La visión maniquea ha representado la realidad como si en ella sólo existieran dos bandos enfrentados, la lucha entre el bien el mal. Del mismo modo, las teorías y las ideologías han ayudado poco a comprender nuestro mundo. Es urgente una mirada desprejuiciada que nos permita reconocer al otro, ese otro que permanece en los márgenes y no queremos ver. Esta es una de las razones por lo que las películas de Gaviria han calado hondo en la sensibilidad del espectador. Por otra parte, el libro de Jorge Ruffinelli Víctor Gaviria, los márgenes al centro nos ofrece un perfil de un hombre inquieto, insatisfecho con la cultura oficial y académica, que busca el saber en los seres marginales. Gaviria es conciente de la dificultad que entraña hacer un cine comprometido en sociedades tan precarias como la colombiana. Estas palabras suyas, dichas en una de las entrevistas que ha concedido, son muy reveladoras: "[...]Pero en el cine, que es como un arte tan dependiente, donde nosotros estamos sin posibilidad de mostrar las vainas, sobre todo en este país. ¿No te parece que hay un racismo, un clasismo? ¿Cómo se llama eso? Una especie de clasismo intelectual tan "hijueputa", que no da la posibilidad de hacer un cine real. " Y es que ante la impostura y la veleidad de la fama, Gaviria pone por delante la "naturalidad", palabra que define su trabajo: actores naturales, espacio natural, habla coloquial...
Personalmente comparto la postura ética de Gaviria que me parece válida en este vertiginoso proceso de mutaciones culturales y tecnológicas al que asistimos, en esta época de desplazamientos forzosos, de guerras preventivas y de agresiva irrupción de los mercados, cuando la responsabilidad del creador debería plantearse como una apuesta por la honestidad de la experiencia, por la fidelidad a la verdad poética.
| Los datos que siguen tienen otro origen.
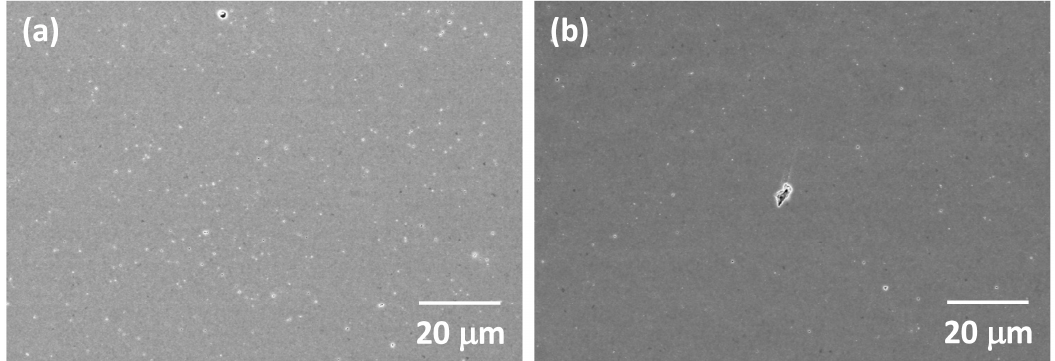
Figure 18. SEM micrographs of ( a ) a two-step sintered sample (T1 = 1400 °C, T2 = 1350 °C, t2 = 5 h) and ( b ) a conventionally sintered sample, both prepared using ball milled powder. Table 3. Area porosity of conventionally and two-step sintered samples shown in Figures 17 and 18.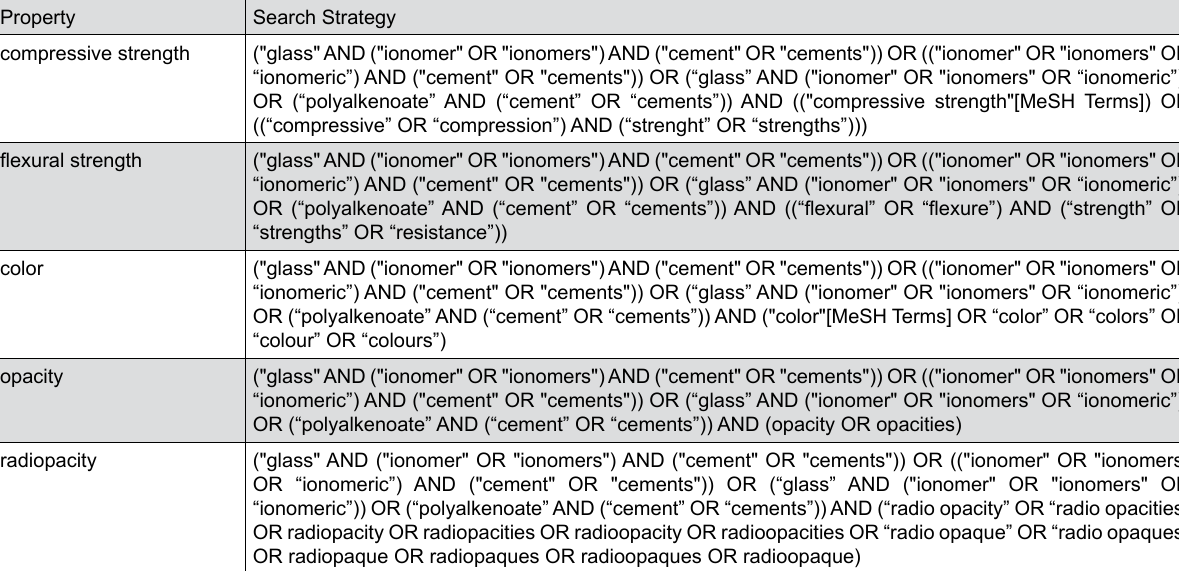
Figure 2- Search strategy used for PubMed/Medline (US National Library of Medicine - National Institutes of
Esta podría ser una alternativa a los chantajes del mercado, al conformismo e indiferencia respecto al otro, a la seducción de las comodidades del narcisismo en las que caemos y que nos hunde en el "sueño privado". Debemos enfrentar nuestra lucidez a las tentaciones del olvido de la situación histórica y tecnológica global que sólo promueven un arte y una escritura, política y culturalmente lucrativas para esa minoría que mueve los hilos del poder.